* _Passage for review_
=== Section Start ===

A GLOBAL chemicals giant has been accused of bypassing local democracy and using “bully-boy tactics” to push through controversial fracking applications in South Yorkshire and North Derbyshire.
Earlier this year Ineos lodged plans to drill exploratory wells for shale gas around Harthill, in Rotherham, and at a site near Eckington, North Derbyshire, to strong opposition from local anti-fracking campaigners, conservation bodies, and local politicians.
Both Rotherham Council and Derbyshire County Council were due to make decisions on the applications after receiving thousands of comments from the public - but decisions could now be made on a national level after Ineos asked the Government to intervene.
Operations director at INEOS Shale, Tom Pickering, said the decision had “not been taken lightly” but it had been left “without an option” due to “unreasonable delays” by the councils that meant the statutory period for determining the applications had long finished.
“Whilst our consultation process has always prioritised local people, we cannot wait indefinitely for these local decisions,” he said. “We are also disappointed that a strong shale presence in the region has not been more welcomed given the recent manufacturing decline in the region as a result of energy costs, including the almost closure of Liberty Steel.”
The Campaign to Protect Rural England (CPRE) and Friends of the Earth have condemned the move. Daniel Carey-Dawes, senior infrastructure campaigner at CPRE, said the councils had needed time to “fully evaluate” the impacts of the work.
“For Ineos to now bypass that process is both unfair and unreasonable,” he said. “This disregard for local democracy is unacceptable”.
Regional campaigner for Friends of the Earth, Simon Bowens, said the groups were committed to helping the communities fight fracking
He added: “We’ll be working closely to ensure strong arguments are put to the forthcoming planning inquiries so that Ineos’ bully-boy tactics don’t succeed.”

=== Section End ===

* _Information provided_
=== Section Start ===

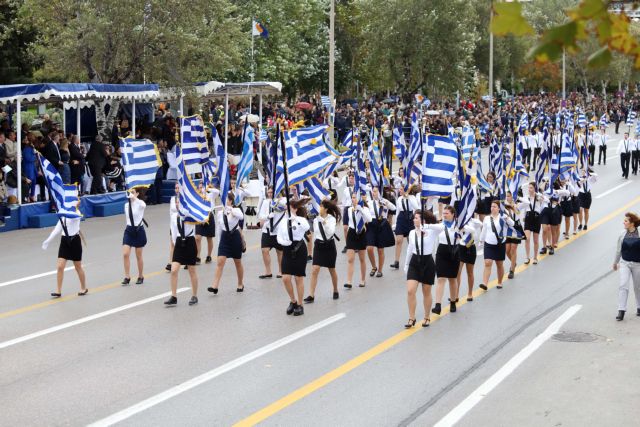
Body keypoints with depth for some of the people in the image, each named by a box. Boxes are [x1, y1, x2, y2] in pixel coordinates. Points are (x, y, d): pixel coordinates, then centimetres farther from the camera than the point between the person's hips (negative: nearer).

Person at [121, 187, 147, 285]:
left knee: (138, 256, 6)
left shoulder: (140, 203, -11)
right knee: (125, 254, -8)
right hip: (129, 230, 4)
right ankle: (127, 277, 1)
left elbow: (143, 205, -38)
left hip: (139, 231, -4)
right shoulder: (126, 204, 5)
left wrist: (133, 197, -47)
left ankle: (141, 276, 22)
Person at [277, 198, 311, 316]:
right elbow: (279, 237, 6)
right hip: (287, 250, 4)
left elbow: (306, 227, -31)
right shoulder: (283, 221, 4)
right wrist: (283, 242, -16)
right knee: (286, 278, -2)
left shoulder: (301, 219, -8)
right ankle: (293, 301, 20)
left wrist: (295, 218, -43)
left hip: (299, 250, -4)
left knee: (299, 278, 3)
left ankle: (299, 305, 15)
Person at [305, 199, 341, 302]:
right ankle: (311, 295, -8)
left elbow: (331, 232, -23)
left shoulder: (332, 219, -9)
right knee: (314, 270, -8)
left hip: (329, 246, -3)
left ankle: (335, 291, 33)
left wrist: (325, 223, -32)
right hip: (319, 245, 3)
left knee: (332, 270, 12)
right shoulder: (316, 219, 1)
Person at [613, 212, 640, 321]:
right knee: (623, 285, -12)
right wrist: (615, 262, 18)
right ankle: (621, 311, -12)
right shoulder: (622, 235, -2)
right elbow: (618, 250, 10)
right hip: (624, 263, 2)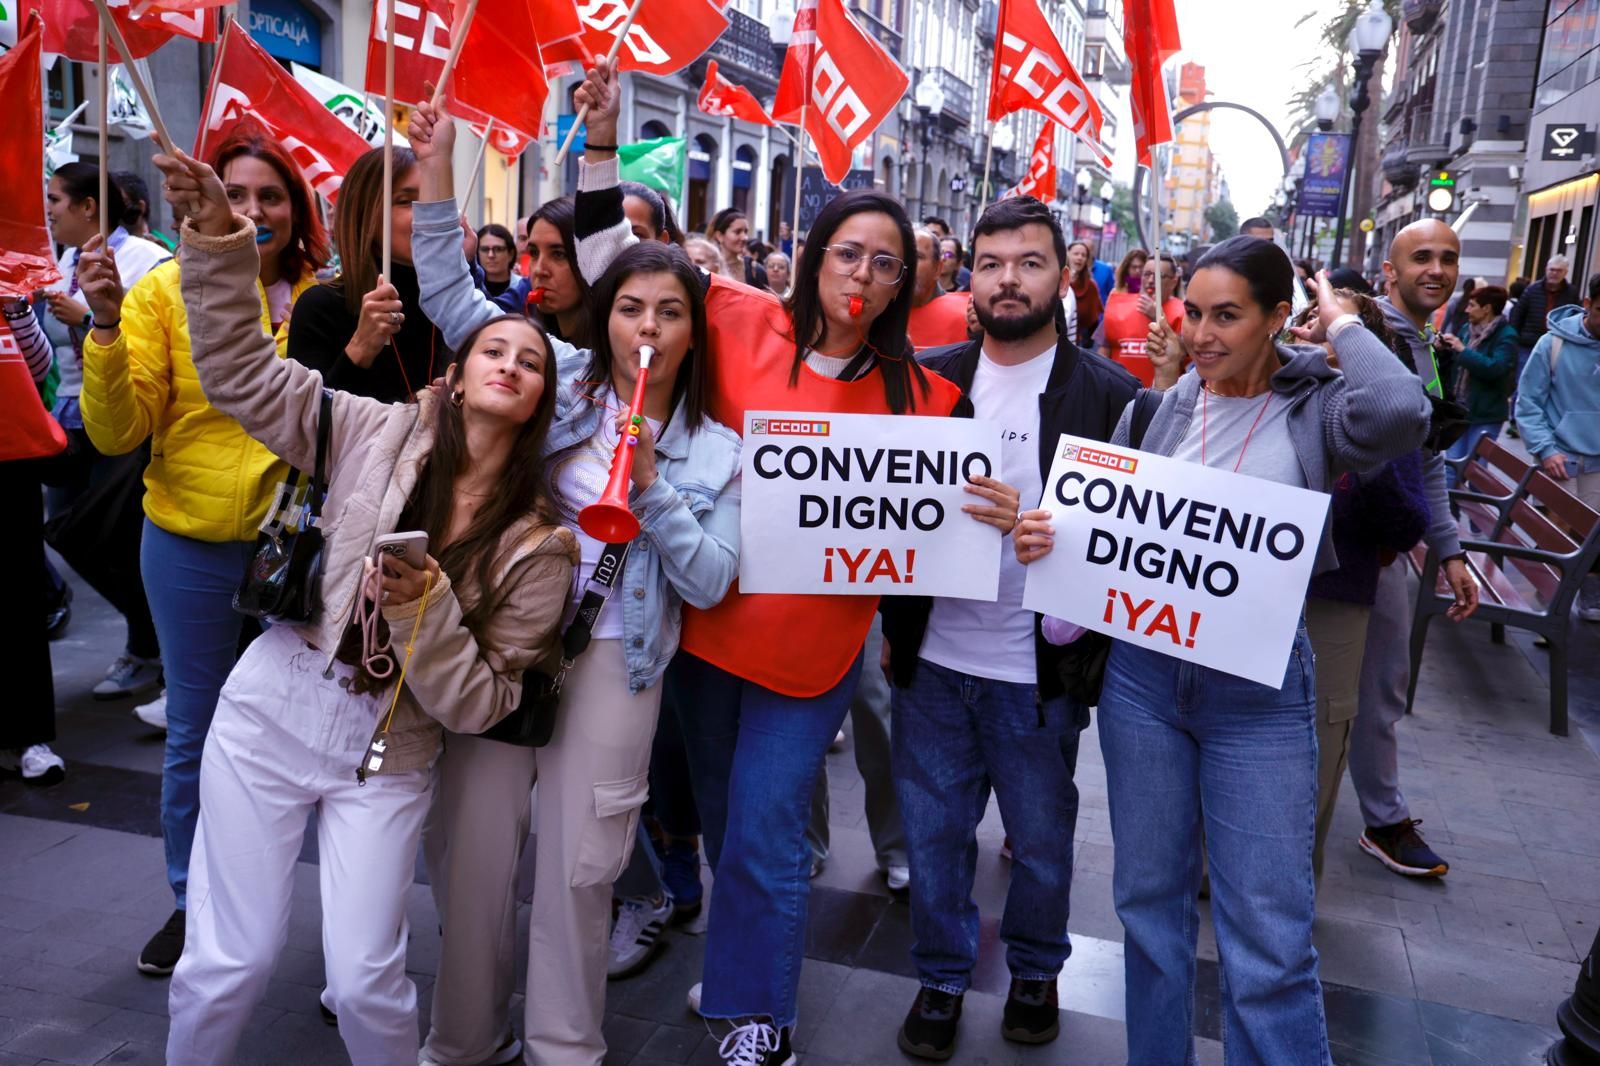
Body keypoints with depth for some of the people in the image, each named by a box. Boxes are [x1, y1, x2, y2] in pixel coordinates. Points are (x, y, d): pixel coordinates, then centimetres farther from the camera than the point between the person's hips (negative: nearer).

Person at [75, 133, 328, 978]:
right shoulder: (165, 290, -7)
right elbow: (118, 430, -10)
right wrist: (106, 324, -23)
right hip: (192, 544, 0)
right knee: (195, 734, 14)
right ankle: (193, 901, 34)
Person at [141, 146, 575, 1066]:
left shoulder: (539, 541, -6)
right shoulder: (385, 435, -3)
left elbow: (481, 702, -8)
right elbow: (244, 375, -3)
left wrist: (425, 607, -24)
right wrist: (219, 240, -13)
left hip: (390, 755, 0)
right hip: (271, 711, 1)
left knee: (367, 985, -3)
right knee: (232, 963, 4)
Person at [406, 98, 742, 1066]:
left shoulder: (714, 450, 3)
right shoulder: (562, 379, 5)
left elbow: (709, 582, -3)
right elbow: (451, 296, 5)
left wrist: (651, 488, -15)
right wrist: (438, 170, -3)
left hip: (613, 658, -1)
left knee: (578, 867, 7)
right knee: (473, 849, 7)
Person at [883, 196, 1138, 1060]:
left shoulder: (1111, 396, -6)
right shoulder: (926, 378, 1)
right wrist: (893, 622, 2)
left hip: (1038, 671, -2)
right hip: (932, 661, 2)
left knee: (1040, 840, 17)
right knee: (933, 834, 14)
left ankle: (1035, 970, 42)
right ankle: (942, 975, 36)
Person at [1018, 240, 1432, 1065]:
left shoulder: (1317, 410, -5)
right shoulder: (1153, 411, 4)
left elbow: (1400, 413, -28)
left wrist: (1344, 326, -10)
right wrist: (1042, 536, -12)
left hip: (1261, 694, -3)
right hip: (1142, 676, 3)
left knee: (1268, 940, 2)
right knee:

=== Section End ===

* _Required tasks_
A - Rename "applications" to "proposals" in the fracking article, and write out the part starting with "Earlier this year" and going on through "had long finished." with that change.
B - Continue the fracking article after its last sentence.
The listing is separate material, unconnected to the fracking article.

* _Outputs by task_
A -
Earlier this year Ineos lodged plans to drill exploratory wells for shale gas around Harthill, in Rotherham, and at a site near Eckington, North Derbyshire, to strong opposition from local anti-fracking campaigners, conservation bodies, and local politicians.
Both Rotherham Council and Derbyshire County Council were due to make decisions on the proposals after receiving thousands of comments from the public - but decisions could now be made on a national level after Ineos asked the Government to intervene.
Operations director at INEOS Shale, Tom Pickering, said the decision had “not been taken lightly” but it had been left “without an option” due to “unreasonable delays” by the councils that meant the statutory period for determining the proposals had long finished.

B -
Rother Valley Labour MP Sir Kevin Barron, whose constituency includes Harthill, said it was “completely unacceptable” that Ineos’s “plan to bypass local democracy by asking the Government to refer the plans to the planning inspectorate.
He said: “Ineos cannot be allowed to run roughshod over local communities and I have written to Sajid Javid to urge him to reject the request for this to be sent to the inspectorate. Local democracy must be allowed to take its course whichever way that may be and I made this clear in a meeting with Ineos last week.”
Rotherham Council’s strategic director for regeneration and environment, Damien Wilson said it was “very disappointed and surprised” at the move, as “on-going dialogue” with Ineos included a meeting last week where concerns over timing were not raised. It had planned a special meeting of its planning board in January to hear views.
Derbyshire County Council Leader Coun Barry Lewis said: “INEOS says it prioritises local consultation and is disappointed that the decision will not be taken at local level - and yet it is the very organisation which has pushed to have a local decision taken out of local hands.”
No date has been set for the public inquiries. A DCLG spokesman said it was unable to comment.